İklim krizinin etkileri artık göz ardı edilemeyecek düzeyde: buzullar eriyor, deniz seviyeleri yükseliyor ve kuraklıklar, seller gibi aşırı hava olayları daha sık yaşanıyor. Paris Anlaşması’ndan ABD’nin çekilmesiyle 1.5°C hedefi ise giderek uzaklaşıyor.
Bu gelişmeler, uzun süre etik kaygılar nedeniyle tartışılmaktan kaçınılan bir konu olan Güneş Işınımı Değişikliği (SRM) teknolojilerini yeniden gündeme taşıdı. ABD, İngiltere, Çin ve bazı özel vakıflar, güneş ışınlarının uzaya geri yansıtılmasını hedefleyen projelere on milyonlarca dolar yatırım yapmaya başladı. Amerikan girişimi Make Sunsets gibi şirketler, açık alanda deneylerine başladı bile.
SRM teknolojileri, yeryüzünün aldığı güneş enerjisini azaltarak küresel ısınmayı yavaşlatmayı hedefliyor. En çok araştırılan yöntemlerden biri olan stratosferik aerosol enjeksiyonu, uçak veya balonlarla atmosfere mikroskobik sülfür dioksit parçacıkları salınmasını ve bu yolla Dünya etrafında yansıtıcı bir tabaka oluşturulmasını öngörüyor. Bu yöntem, 1991’deki Pinatubo Yanardağı patlamasında doğal olarak gerçekleşmiş ve gezegenin sıcaklığı geçici olarak 0,5°C azalmıştı.
Ancak sülfür yerine daha çevreci alternatifler de gündemde. İsviçre’de yapılan bir araştırma, kalsit ya da elmas tozu gibi katı parçacıkların kullanılması durumunda hem daha yüksek yansıtma kapasitesine ulaşılabileceğini hem de çevresel etkilerin daha az olacağını gösteriyor.
Diğer bir teknoloji ise deniz bulutu parlatma (marine cloud brightening) yöntemi.

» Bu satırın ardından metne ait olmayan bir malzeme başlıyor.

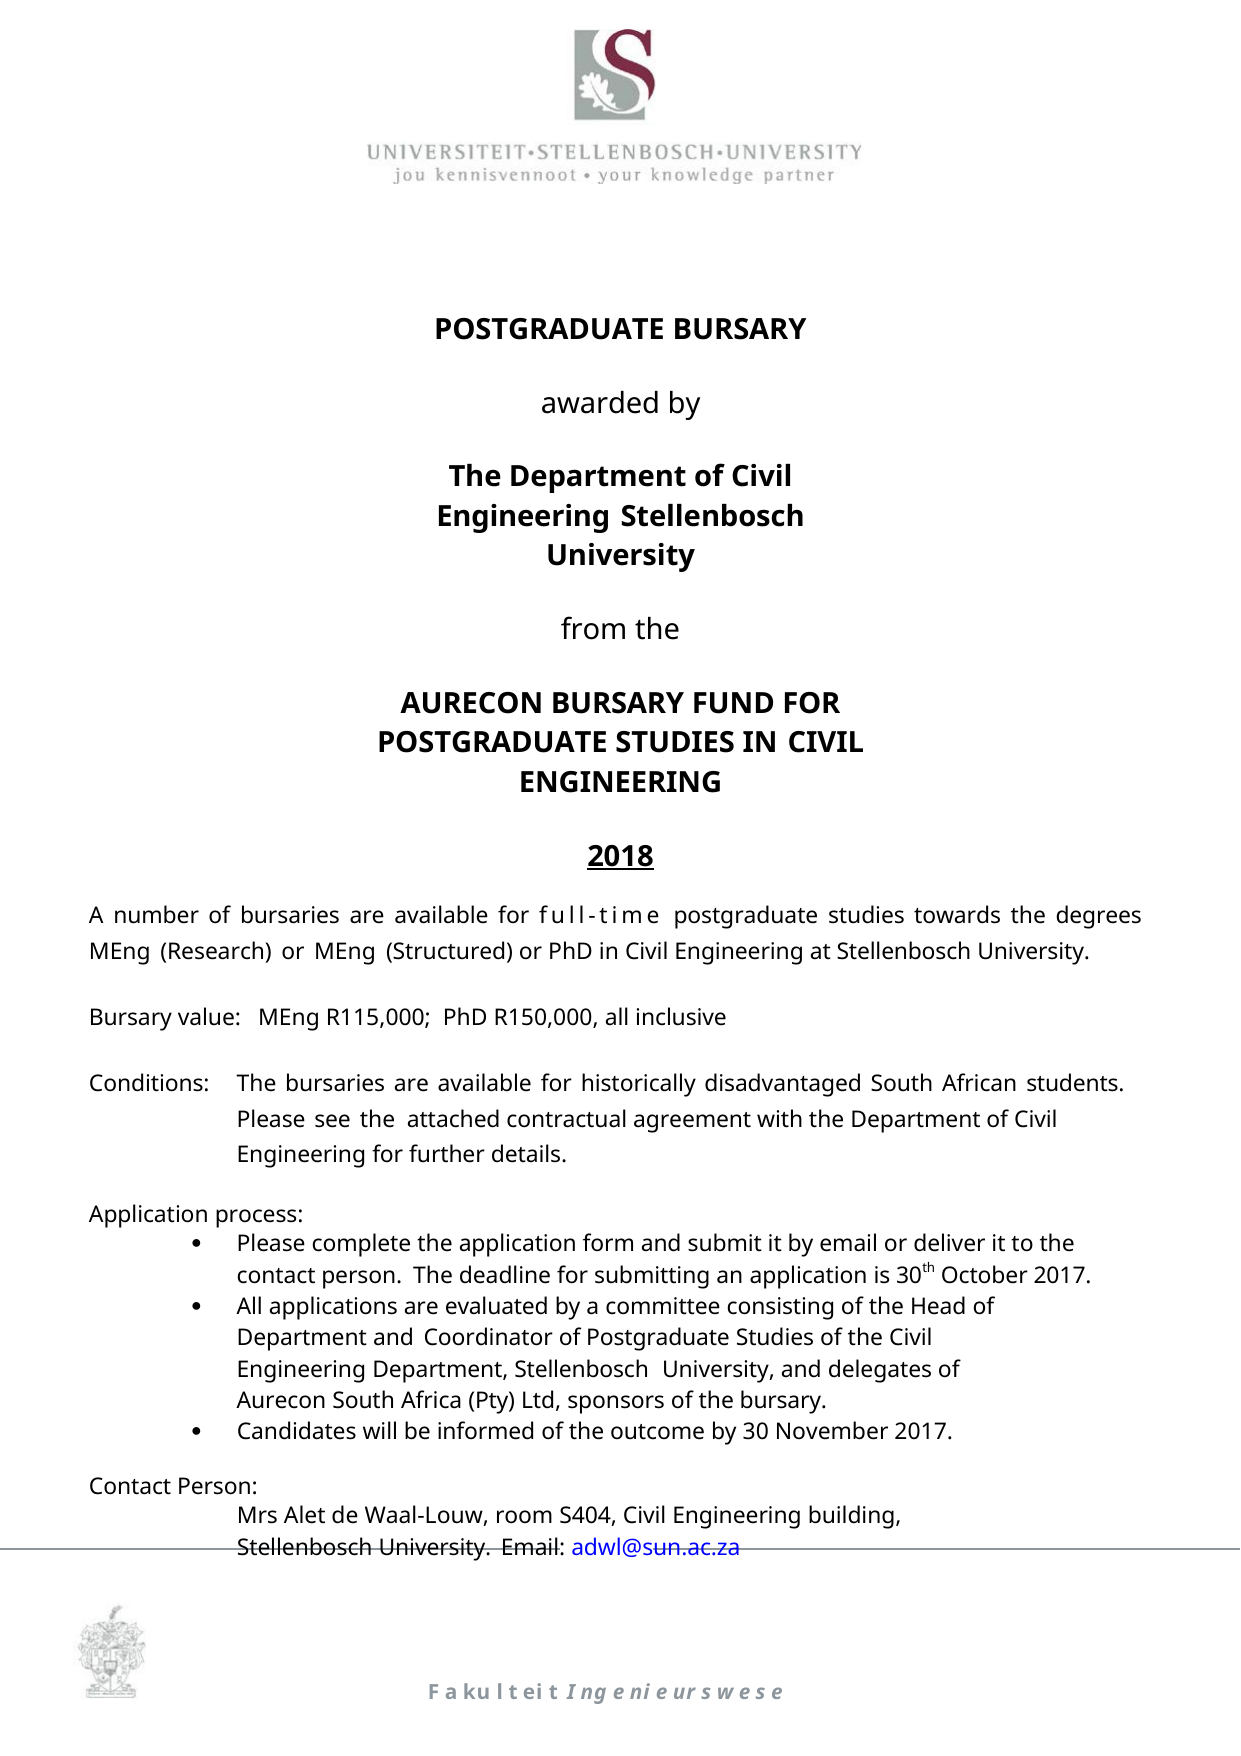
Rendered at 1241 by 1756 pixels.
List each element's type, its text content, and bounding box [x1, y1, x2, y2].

Gemilere monte edilen sistemlerle deniz suyundan elde edilen tuz parçacıkları atmosfere püskürtülüyor. Bu sayede daha parlak bulutlar oluşuyor ve okyanuslara gelen ısı azaltılarak mercan resifleri korunabiliyor.
12-16 Mayıs 2025 tarihlerinde Güney Afrika’nın Cape Town kentinde şimdiye kadarki en büyük Güneş Jeomühendisliği Konferansı düzenlenecek. Bilim insanları, STK’lar ve politika yapıcılar bu teknolojilerin sosyal, çevresel ve etik boyutlarını tartışacak.
SRM destekçilerine göre bu teknolojiler, sıfır emisyon hedefine ulaşana dek gezegeni geçici olarak koruyabilecek tek düşük maliyetli çözüm olabilir. Ancak bilim dünyasının genel görüşü net: SRM, karbondioksit salımının radikal biçimde azaltılmasının yerini tutamaz, yalnızca zamanı satın alabilir.